# Alıntı metin
**********

3 Mart 2011 Perşembe

Anlamak ve İnanmak

Zıt kavramlardır. Anlamak, inanmanın tersidir. Biri bilmek ister gerçeği. Arzusu, güdüsü budur. Diğeri buna kafa yormaz. Çünkü gerçek ona söylenir ve iman etmesi beklenir.

Anlamak, onun öyle olmadığına ilişkin en küçük olanağa sarılır, şüphecidir. Test eder, sorgular, dener, almak ya da terketmek ister. Her ne ise onun şu an alınmış olması yarın terkedilmeyeceğine garanti değildir. Sorgu bir son değil bir süreçtir çünkü. Alışkanlığı sevmez, tekrar tekrar ve hiç durmadan benzer bir tavır bekler, huzursuzdur. Her şey yolunda ise bilirki bir bit yeniği vardır. Sanattır, felsefedir. 

İnanmaksa her ne sürecin sonu olursa olsun sorgunun sonudur. Artık o, inanıldığı anda her ne ise odur. Bundan sonra bir tereddüt veya kuşku istemez ki ona inanılmış olsun. Rahattır, bir tekinsizlik taşımaz, yanıltmaz. Son noktadır, değişmek istemez, durağandır. Alışkanlıktır, rutindir, imandır, huzurdur. Bilimdir, dindir.

**********

# Verilen kayıtlar
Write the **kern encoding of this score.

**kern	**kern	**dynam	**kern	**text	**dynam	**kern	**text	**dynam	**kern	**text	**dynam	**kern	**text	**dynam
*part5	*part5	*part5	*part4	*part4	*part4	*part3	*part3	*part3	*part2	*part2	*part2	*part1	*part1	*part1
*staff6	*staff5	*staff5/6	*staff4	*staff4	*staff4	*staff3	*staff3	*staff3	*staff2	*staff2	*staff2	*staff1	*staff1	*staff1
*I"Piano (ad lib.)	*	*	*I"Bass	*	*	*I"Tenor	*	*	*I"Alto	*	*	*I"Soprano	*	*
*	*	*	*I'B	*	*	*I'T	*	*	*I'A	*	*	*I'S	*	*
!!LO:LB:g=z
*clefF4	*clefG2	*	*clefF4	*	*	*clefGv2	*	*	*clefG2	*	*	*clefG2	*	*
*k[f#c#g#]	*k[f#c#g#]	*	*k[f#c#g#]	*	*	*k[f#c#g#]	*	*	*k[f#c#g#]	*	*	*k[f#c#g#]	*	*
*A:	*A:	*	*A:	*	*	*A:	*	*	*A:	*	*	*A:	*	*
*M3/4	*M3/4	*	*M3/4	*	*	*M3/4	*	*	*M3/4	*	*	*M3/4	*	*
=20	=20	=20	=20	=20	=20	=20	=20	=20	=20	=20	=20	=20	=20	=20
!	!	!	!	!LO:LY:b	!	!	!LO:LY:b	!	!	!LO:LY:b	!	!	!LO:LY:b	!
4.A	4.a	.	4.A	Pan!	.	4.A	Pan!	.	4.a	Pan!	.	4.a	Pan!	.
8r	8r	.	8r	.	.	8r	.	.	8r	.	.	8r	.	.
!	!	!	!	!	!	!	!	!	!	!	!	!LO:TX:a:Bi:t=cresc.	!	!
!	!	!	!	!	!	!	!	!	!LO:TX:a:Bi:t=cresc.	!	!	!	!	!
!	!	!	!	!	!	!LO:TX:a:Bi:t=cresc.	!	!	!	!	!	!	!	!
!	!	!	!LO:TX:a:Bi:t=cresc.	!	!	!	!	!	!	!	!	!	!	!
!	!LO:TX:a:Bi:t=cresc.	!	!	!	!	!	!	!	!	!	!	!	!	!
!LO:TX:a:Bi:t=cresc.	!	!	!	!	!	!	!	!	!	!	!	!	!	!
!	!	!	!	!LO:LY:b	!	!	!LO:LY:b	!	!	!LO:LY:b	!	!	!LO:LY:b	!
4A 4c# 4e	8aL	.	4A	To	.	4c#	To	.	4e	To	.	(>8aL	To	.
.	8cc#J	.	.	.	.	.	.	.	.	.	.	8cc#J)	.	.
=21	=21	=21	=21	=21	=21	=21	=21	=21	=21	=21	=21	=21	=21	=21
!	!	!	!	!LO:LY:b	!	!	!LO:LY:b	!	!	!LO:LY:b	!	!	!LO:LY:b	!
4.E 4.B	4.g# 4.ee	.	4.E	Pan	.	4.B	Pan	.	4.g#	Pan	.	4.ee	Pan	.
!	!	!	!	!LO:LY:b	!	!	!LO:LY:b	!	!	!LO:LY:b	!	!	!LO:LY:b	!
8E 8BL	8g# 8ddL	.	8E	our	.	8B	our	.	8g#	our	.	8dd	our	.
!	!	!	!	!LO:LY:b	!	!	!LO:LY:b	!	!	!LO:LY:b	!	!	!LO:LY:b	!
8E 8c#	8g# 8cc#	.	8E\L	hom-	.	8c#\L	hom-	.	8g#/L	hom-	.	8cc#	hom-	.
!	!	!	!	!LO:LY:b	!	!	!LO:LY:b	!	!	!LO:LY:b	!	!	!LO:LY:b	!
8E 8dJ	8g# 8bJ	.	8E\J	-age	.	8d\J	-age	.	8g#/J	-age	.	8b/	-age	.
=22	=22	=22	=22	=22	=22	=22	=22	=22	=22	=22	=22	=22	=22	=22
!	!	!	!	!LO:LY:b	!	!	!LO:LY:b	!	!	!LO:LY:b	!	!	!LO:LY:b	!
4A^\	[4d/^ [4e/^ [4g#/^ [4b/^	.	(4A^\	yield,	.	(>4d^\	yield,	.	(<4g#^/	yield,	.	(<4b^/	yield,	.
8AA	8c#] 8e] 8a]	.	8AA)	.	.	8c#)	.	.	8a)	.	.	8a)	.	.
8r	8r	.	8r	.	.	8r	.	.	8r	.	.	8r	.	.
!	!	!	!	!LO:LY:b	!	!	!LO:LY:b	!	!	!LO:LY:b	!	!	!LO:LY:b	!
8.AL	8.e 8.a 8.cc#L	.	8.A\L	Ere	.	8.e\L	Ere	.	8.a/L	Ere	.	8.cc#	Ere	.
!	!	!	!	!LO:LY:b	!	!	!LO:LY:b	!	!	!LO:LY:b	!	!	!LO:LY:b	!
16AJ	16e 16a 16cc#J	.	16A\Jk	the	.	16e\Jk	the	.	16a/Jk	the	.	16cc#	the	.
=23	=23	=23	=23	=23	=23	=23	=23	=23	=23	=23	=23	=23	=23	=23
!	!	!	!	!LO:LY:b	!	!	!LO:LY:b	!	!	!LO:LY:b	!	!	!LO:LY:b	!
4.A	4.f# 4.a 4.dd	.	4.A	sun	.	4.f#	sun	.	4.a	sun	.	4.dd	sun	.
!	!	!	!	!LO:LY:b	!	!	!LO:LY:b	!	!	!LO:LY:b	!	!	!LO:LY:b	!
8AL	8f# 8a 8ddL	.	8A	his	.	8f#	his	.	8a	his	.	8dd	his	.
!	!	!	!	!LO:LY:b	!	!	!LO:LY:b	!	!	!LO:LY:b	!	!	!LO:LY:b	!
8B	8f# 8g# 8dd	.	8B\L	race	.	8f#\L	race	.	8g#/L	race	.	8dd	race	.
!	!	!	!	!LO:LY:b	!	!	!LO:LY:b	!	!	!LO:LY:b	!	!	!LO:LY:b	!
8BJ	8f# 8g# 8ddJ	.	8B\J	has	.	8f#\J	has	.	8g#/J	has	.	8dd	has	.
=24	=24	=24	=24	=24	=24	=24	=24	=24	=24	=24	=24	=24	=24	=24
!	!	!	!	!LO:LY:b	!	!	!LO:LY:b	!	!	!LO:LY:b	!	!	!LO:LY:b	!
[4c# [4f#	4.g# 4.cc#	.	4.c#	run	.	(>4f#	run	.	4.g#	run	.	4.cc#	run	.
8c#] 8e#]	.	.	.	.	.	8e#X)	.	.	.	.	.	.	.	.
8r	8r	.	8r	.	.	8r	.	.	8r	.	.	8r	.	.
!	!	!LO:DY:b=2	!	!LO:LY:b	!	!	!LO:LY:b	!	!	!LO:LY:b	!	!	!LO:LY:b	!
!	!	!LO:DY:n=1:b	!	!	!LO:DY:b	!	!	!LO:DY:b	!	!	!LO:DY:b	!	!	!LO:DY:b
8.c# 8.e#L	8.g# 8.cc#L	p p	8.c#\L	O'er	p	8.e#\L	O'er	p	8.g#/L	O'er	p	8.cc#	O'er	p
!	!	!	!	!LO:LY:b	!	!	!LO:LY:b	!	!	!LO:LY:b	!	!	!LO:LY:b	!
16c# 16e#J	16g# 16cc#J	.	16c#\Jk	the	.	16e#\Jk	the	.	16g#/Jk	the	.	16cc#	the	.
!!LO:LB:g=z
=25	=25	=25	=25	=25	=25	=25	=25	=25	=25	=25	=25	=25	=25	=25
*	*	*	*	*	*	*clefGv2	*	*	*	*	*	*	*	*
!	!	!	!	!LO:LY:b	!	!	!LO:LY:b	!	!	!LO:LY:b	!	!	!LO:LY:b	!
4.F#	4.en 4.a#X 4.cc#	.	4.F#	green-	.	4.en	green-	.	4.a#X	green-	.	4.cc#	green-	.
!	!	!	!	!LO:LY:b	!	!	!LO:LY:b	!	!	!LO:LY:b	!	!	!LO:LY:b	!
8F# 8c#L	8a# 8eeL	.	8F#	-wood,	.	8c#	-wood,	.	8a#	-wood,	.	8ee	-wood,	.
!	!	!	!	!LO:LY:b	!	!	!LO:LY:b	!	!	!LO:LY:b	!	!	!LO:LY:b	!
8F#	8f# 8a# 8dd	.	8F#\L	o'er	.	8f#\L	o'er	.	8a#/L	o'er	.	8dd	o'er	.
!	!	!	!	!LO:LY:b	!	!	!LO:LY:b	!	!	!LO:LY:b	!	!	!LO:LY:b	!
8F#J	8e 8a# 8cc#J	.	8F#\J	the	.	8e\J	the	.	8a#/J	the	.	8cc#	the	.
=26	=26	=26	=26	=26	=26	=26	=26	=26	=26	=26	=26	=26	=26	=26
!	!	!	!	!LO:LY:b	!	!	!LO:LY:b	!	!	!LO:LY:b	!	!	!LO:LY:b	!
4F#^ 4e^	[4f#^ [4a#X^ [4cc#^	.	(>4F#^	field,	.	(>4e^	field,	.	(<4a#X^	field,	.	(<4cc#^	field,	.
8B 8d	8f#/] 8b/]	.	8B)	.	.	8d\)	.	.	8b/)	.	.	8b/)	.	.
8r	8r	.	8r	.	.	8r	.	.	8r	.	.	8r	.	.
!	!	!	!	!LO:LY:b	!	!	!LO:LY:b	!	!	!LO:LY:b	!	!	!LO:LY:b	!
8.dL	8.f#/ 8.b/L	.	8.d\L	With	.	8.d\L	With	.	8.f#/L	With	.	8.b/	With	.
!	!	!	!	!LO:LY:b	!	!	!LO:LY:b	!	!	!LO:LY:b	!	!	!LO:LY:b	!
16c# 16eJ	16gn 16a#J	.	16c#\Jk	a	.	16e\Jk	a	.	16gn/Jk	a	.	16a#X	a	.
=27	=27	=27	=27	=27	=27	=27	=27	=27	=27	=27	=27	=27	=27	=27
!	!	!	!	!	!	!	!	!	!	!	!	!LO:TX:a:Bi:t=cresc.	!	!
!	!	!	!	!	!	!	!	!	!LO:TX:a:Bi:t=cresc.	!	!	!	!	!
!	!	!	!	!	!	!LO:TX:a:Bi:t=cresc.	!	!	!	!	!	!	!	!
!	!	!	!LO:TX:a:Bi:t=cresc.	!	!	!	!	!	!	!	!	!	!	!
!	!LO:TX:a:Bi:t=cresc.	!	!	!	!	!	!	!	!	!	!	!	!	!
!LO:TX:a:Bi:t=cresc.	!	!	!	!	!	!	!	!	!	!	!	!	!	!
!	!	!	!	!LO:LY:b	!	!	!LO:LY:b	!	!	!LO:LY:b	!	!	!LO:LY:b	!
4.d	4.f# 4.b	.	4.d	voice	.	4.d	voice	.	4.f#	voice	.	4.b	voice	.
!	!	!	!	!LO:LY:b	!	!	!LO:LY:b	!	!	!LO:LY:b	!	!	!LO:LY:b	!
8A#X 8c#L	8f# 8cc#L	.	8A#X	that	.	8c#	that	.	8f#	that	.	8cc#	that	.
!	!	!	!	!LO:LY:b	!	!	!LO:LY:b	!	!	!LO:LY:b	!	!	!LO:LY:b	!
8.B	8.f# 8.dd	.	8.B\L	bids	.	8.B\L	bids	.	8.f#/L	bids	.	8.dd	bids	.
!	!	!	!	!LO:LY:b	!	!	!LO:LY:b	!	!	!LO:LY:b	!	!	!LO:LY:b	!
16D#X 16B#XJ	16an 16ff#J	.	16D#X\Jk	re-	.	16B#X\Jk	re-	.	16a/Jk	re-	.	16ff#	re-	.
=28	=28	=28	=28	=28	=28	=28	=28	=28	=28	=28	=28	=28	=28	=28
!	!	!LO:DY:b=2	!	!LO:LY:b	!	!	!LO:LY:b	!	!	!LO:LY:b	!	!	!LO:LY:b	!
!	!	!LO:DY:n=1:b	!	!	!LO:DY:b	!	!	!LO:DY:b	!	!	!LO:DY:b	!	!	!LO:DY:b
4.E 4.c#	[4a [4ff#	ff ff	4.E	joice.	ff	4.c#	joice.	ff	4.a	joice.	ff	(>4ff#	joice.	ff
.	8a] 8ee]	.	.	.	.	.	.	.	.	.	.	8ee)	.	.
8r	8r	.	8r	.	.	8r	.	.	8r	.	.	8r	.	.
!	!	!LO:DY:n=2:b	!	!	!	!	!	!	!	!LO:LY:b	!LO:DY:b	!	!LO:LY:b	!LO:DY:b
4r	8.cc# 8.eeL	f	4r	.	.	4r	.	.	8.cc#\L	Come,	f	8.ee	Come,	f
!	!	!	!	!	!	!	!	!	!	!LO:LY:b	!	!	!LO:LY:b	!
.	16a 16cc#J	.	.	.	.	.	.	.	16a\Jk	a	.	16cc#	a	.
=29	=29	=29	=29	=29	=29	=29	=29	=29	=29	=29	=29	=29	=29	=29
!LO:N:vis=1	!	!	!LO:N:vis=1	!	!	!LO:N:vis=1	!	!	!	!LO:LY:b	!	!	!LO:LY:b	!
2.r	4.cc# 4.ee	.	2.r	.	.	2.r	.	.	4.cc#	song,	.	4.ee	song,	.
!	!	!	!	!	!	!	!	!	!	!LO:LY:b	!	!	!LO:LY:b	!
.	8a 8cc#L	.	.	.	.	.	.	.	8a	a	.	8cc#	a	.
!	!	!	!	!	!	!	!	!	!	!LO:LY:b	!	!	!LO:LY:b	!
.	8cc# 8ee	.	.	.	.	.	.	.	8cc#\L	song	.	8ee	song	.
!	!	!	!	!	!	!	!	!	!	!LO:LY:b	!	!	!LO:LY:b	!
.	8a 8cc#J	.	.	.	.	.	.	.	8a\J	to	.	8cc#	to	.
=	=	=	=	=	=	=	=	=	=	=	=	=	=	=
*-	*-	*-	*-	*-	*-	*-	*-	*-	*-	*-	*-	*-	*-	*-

**********

# Yönergeler
1. Anlamak ve İnanmak yazısına göre şunları yanıtla:
(a) Anlamak neyi sevmez?
(b) Yazı anlamayı hangi iki şeyle bir tutar?
(c) İnanmanın hangi iki şey olduğu söylenir?
2. Anlamak ve İnanmak yazısının "Zıt kavramlardır. Anlamak, inanmanın" sözlerinden "iman etmesi beklenir." sözlerine kadar olan kısmını hiç değiştirmeden aktar.
Kayıtlar, yazıdan ayrı, kendi başına bir malzemedir.

# Yanıtlar
1.
(a) Alışkanlığı sevmez.
(b) Sanat ve felsefe.
(c) Bilim ve din.

2.
Zıt kavramlardır. Anlamak, inanmanın tersidir. Biri bilmek ister gerçeği. Arzusu, güdüsü budur. Diğeri buna kafa yormaz. Çünkü gerçek ona söylenir ve iman etmesi beklenir.